| Material supplied |
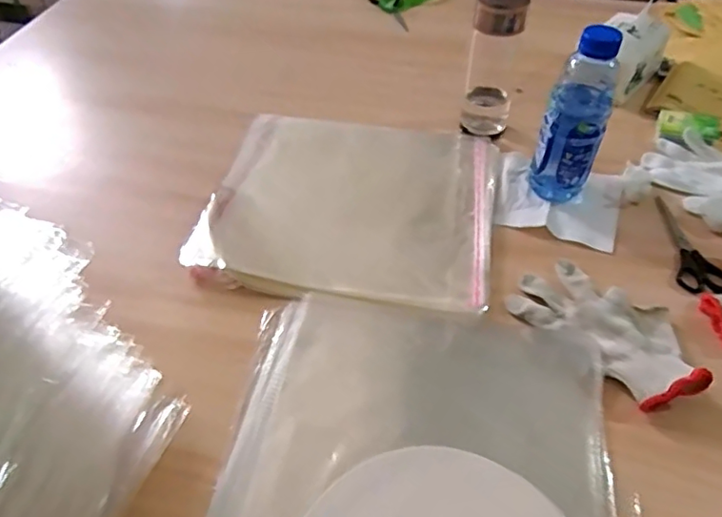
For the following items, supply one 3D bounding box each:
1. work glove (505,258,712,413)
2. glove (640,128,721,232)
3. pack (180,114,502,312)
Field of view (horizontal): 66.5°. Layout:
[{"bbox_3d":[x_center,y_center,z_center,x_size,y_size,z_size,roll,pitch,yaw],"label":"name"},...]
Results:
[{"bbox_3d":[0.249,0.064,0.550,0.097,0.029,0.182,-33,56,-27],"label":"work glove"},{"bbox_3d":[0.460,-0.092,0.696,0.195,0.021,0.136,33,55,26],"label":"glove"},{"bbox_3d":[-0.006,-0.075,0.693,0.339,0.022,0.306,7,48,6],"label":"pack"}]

| Task requirements |
Only the lines from the one with "1. work glove (505,258,712,413)" through the final line above should be repeated, each exactly as written.

| Result for this task |
1. work glove (505,258,712,413)
2. glove (640,128,721,232)
3. pack (180,114,502,312)
Field of view (horizontal): 66.5°. Layout:
[{"bbox_3d":[x_center,y_center,z_center,x_size,y_size,z_size,roll,pitch,yaw],"label":"name"},...]
Results:
[{"bbox_3d":[0.249,0.064,0.550,0.097,0.029,0.182,-33,56,-27],"label":"work glove"},{"bbox_3d":[0.460,-0.092,0.696,0.195,0.021,0.136,33,55,26],"label":"glove"},{"bbox_3d":[-0.006,-0.075,0.693,0.339,0.022,0.306,7,48,6],"label":"pack"}]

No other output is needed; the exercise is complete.